L’eccellenza cinese nelle nuove tecnologie di sorveglianza è stata raggiunta sulla pelle degli uiguri, nel silenzio e nell’indifferenza del mondo occidentale. La vendita dei sistemi di riconoscimento facciale sviluppati da Pechino è ormai un affare globale, come nel caso della Megvii Technology, azienda leader nel settore che sta per fare il suo esordio nel mercato europeo e statunitense. Ovviamente i pretesti che i governi utilizzano per la diffusione di questi sistemi sui propri territori sono sempre basati su questioni di sicurezza e identificazione di possibili criminali. Il confine tra la protezione dei cittadini e la loro osservazione sistematica è però molto sottile, soprattutto per la “voracità” con cui le IA tendono a raccogliere i nostri dati: più lo fanno e più affinano le loro capacità di accumulare informazioni.
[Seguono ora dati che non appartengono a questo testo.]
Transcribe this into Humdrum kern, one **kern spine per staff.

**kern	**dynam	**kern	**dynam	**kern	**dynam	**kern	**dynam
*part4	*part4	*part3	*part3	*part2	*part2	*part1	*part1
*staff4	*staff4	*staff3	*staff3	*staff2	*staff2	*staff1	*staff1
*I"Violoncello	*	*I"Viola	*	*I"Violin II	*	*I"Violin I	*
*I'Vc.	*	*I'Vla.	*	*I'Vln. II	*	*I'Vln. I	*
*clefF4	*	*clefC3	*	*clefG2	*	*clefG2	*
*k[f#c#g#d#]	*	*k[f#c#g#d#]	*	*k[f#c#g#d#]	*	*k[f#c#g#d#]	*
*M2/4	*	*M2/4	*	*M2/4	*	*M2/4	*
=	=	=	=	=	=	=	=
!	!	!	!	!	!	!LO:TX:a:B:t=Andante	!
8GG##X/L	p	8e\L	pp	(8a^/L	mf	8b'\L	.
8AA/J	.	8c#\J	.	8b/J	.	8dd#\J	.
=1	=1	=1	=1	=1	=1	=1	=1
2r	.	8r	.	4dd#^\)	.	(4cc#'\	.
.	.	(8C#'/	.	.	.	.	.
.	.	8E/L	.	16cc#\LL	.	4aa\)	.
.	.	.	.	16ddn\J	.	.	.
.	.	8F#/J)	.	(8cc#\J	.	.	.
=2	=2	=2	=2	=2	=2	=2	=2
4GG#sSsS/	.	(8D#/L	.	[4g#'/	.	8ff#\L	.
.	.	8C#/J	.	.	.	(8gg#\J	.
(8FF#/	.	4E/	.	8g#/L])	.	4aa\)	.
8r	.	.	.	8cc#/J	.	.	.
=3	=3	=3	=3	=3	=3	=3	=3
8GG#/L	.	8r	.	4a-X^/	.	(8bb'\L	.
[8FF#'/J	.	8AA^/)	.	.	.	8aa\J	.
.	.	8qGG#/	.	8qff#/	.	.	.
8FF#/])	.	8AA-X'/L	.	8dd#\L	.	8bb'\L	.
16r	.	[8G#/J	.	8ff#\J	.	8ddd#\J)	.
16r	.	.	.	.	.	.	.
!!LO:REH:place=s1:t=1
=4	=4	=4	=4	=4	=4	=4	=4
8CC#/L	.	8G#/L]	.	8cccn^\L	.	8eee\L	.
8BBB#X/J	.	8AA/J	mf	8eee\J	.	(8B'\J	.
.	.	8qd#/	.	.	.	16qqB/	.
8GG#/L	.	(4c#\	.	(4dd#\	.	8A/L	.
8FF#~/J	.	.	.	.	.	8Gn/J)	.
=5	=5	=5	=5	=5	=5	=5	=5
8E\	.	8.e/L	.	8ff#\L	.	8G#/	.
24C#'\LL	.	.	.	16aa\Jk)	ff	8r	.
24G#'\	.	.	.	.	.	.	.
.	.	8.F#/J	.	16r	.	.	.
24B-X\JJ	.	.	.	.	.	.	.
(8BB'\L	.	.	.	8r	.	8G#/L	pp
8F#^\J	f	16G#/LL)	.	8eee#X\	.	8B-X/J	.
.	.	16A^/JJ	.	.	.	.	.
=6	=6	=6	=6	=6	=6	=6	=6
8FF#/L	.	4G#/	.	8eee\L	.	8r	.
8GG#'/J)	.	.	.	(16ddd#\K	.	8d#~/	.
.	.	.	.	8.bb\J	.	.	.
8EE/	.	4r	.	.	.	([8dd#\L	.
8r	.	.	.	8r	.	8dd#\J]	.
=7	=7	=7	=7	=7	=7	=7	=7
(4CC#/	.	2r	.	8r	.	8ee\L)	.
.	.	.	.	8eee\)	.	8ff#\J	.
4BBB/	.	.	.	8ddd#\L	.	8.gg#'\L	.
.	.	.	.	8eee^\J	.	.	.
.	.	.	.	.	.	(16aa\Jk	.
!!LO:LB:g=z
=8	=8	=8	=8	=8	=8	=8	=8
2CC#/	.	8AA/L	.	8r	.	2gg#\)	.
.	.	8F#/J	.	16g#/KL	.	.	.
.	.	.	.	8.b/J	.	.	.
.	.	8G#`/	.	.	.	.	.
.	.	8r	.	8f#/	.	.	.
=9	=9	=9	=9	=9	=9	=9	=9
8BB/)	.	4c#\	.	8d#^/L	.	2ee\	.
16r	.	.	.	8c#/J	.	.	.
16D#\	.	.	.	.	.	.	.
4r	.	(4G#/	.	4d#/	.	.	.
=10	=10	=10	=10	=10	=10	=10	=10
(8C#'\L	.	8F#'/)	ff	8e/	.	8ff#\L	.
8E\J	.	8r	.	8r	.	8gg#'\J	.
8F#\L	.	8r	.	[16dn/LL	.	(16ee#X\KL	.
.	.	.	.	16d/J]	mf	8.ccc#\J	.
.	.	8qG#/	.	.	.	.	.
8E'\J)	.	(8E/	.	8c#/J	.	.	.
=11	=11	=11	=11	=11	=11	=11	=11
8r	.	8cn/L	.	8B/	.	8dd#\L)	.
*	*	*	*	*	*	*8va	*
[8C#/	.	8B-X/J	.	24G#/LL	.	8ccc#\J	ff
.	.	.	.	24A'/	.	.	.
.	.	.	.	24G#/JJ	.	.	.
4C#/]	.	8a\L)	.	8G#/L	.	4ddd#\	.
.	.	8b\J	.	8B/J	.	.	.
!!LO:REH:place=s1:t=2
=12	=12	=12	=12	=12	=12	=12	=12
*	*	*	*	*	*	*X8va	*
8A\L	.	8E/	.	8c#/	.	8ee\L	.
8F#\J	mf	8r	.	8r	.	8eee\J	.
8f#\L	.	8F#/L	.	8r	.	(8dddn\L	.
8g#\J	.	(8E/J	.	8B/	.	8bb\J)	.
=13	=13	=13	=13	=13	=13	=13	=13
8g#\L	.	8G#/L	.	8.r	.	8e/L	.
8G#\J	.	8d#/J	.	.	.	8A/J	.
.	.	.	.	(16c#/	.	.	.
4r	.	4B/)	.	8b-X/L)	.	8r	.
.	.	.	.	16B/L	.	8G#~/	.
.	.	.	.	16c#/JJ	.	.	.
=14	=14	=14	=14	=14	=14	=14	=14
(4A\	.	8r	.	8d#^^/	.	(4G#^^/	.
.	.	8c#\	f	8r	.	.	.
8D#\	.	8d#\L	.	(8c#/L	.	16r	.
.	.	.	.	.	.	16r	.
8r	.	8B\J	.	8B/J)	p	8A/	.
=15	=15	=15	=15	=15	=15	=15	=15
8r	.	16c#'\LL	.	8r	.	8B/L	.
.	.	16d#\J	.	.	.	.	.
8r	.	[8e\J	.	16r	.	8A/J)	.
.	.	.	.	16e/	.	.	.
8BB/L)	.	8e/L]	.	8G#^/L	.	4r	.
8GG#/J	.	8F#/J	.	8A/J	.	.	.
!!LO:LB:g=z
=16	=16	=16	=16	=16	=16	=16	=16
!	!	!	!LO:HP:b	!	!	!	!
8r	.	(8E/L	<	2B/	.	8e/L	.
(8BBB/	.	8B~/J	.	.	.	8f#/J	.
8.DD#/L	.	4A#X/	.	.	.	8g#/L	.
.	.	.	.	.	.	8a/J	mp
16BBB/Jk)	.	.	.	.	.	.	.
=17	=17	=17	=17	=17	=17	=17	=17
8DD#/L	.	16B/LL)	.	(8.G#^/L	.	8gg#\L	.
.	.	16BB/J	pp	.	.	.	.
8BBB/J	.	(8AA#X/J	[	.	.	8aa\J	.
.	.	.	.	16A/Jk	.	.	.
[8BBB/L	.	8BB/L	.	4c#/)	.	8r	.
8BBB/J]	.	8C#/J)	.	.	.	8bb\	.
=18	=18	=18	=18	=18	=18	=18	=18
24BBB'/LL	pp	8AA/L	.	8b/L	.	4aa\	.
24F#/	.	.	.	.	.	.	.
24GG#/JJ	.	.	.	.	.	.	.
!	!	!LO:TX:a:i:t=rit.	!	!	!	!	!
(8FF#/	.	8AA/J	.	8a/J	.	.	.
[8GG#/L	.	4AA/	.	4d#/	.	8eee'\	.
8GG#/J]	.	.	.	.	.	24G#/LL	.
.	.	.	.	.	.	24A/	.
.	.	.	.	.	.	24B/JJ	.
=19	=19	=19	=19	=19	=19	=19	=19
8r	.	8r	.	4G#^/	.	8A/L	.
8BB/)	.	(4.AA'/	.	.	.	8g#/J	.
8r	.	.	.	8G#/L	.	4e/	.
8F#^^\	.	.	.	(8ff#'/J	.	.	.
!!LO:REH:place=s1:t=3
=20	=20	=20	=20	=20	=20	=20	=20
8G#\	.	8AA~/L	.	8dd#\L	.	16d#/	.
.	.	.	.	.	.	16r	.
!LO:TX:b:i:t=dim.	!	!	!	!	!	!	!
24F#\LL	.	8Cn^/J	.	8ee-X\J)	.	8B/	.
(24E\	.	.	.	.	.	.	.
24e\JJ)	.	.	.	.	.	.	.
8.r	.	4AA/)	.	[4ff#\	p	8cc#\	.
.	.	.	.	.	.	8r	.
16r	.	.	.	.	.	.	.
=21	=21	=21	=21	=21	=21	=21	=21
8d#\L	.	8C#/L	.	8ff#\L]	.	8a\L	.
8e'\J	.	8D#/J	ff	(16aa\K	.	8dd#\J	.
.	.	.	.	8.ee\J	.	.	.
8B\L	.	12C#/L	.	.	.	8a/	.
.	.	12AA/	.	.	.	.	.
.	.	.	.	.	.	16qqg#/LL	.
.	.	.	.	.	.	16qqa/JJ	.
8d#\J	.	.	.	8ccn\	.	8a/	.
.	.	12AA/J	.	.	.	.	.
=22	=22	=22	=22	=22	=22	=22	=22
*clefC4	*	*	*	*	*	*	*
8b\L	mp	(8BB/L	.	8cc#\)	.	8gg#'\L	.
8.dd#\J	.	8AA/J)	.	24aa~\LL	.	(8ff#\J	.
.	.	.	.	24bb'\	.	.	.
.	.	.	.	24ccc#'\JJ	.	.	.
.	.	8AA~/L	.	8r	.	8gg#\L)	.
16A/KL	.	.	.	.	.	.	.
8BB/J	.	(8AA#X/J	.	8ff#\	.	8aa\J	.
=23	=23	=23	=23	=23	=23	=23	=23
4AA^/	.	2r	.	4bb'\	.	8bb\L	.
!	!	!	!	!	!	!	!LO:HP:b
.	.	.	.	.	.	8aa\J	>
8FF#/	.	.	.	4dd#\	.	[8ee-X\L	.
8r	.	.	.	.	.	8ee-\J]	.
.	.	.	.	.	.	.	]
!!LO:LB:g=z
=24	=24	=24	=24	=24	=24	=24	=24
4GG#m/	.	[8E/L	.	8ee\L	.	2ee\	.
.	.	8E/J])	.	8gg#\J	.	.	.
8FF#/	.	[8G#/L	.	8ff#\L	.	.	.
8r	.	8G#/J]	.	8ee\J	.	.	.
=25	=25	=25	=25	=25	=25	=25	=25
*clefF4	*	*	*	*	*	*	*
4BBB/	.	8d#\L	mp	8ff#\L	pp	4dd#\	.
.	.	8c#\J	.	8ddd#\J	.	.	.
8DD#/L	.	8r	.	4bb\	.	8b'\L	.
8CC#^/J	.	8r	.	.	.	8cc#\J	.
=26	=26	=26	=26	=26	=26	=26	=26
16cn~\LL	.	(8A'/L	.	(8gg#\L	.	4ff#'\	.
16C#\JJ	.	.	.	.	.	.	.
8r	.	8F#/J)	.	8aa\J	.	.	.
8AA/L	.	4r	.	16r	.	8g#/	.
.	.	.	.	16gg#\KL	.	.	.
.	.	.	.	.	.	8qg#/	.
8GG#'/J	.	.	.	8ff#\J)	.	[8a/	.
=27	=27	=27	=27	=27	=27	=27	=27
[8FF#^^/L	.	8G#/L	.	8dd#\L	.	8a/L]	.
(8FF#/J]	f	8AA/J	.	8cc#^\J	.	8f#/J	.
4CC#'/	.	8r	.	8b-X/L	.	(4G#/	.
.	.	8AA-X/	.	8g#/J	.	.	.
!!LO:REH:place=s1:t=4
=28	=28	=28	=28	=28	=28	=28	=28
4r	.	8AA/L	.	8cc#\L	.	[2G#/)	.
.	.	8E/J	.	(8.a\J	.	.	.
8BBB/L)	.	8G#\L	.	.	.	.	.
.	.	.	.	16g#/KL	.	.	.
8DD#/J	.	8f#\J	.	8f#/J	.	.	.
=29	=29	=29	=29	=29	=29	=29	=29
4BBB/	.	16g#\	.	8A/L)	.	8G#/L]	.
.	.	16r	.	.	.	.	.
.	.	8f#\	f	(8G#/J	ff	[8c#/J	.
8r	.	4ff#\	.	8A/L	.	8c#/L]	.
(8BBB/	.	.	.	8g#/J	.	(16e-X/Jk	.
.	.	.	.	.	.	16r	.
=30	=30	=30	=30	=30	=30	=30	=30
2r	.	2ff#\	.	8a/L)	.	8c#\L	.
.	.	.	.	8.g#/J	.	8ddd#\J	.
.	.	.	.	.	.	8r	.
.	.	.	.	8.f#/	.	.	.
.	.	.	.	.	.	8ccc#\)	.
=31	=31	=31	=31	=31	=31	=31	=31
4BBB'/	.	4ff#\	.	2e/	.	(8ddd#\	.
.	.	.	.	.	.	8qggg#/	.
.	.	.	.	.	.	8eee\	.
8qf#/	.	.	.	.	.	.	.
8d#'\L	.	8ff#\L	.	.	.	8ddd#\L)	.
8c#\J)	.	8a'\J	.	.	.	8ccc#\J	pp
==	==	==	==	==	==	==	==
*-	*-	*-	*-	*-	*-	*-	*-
La diffusione di tecniche di riconoscimento facciale in Cina è utilizzata anche per monitorare attività banali come quanta carta igienica viene usata nei bagni pubblici. In occidente non si è ancora arrivati a questa degenerazione: ad esempio, in Gran Bretagna vengono utilizzate dalle forze di polizia durante grandi eventi come festival, raduni o eventi sportivi. La cantante Taylor Swift le ha utilizzate durante i suoi concerti per riconoscere potenziali stalker. Nonostante il suo potenziale positivo, per l’avvocata per i diritti umani Martha Spurrier il riconoscimento facciale è una delle più grandi minacce alla libertà individuale, sia per l’intimità delle informazioni che vengono raccolte dallo Stato senza il consenso e la conoscenza del cittadino sia perché non si è a conoscenza di cosa venga fatto con queste informazioni. Anche se al momento la tecnologia fa ancora molti errori, in 9 casi su 10 secondo i dati forniti dalla polizia britannica, le IA stanno migliorando a ritmi sorprendenti: più sbagliano e più imparano, analizzando con sempre maggior precisione le nostre attività.
Le persecuzioni degli uiguri sono la dimostrazione di cosa può fare un regime illiberale dotandosi di simili tecnologie di sorveglianza. La velocità nel loro sviluppo rende ancora più urgente una riflessione nelle democrazie occidentali sulla necessità di dotarsi di leggi che definiscano in modo chiaro il confine tra sicurezza dei cittadini e la loro libertà.